Post-translational mutagenesis – New Discoveries in Protein Damage and Repair

Enzyme-mediated damage repair or mitigation is commonly found in nucleic acids, while is rare in proteins. In human MAPK-ERK signaling cascade, we found that the damages through the elimination of phosphorylated Ser/Thr to dehydroalanine/dehydrobutyrine (Dha/Dhb) could generate aberrantly activated MEK kinases, which might alter or disrupt cell signaling. In the collaboration with researchers from University of Illinois, we discovered that human LanCL proteins could ‘trap’ these damages in proteins (Cell 2021, 184, 1-16). Through irreversible C-glutathionylation, reactive Dha/Dhb electrophiles were removed and their potentially dysregulatory effects can be deactivated. The premature death in mice with knockout lancl genes indicates that LanCLs is critical to the survival of the organism. 

Yibo Zeng photo

Dr.
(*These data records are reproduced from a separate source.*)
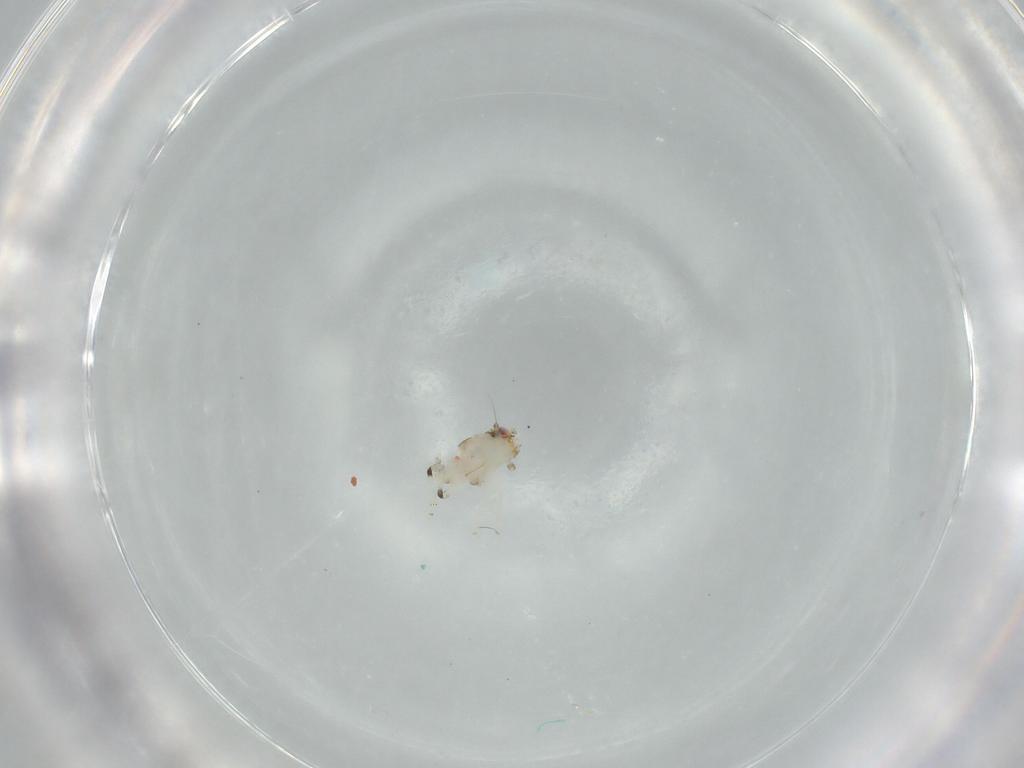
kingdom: Animalia
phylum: Arthropoda
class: Insecta
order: Hemiptera
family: Nogodinidae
Yibo Zeng
Y. Zeng completed her PhD (2009) from Department of Chemistry, the University of Hong Kong on the projects: 1) The histidine- and glutamine-rich Hpn-like protein in Helicobacter pylori; 2). The mechanism of inhibiting urease activities by bismuth compounds.  Then she joined Prof. Chi-Ming Che’s group in the same department as a research associate, studying the attenuation of Wnt-β catenin pathway in human cancer cells by ruthenium compounds. In 2012, she changed her research area from biological chemistry to immunology, and worked as a postdoctoral research associate in Department of Pharmacology and Molecular Sciences, Johns Hopkins University (USA) in Prof. Thomas J. August’s group. The focus of her research included the construction of novel HIV-DNA vaccines. With the help of lysosome-associated membrane proteins (LAMP), the antigenic peptide epitopes of proteins could be delivered to helper (CD4) T-cells in order to enhance the humoral and cellular immune responses. From 2018-2020, she was a postdoctoral research associate of Cardiff University, UK Catalysis Hub and University of Oxford. Her project was focused on the repair of abnormal human kinases by eukaryotic LanCL proteins. At present, she is a postdoctoral research associate in Rosalind Franklin Institute and UK Catalysis Hub under the supervision of Prof. Ben Davis (RFI) and Prof. Graham Hutchings (Cardiff).